┏━━

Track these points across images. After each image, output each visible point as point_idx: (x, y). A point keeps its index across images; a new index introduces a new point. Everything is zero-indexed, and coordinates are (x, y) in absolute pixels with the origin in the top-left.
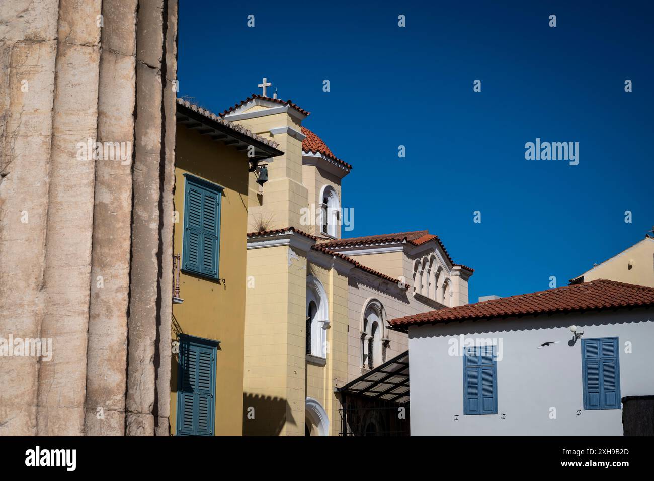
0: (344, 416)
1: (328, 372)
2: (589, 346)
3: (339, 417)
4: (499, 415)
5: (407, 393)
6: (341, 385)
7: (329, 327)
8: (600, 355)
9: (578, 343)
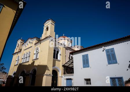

┗━━

> Your instructions:
Copy each line of the records above exactly as written. Do not carry over any picture.

> Solved exercise:
Track these points across images. After each image, output each visible point as point_idx: (x, y). A point keeps its index across images; a new index introduces a new point. Everything is zero-indexed, and coordinates are (x, y) in absolute pixels with the origin in the top-left.
0: (344, 416)
1: (328, 372)
2: (589, 346)
3: (339, 417)
4: (499, 415)
5: (407, 393)
6: (341, 385)
7: (329, 327)
8: (600, 355)
9: (578, 343)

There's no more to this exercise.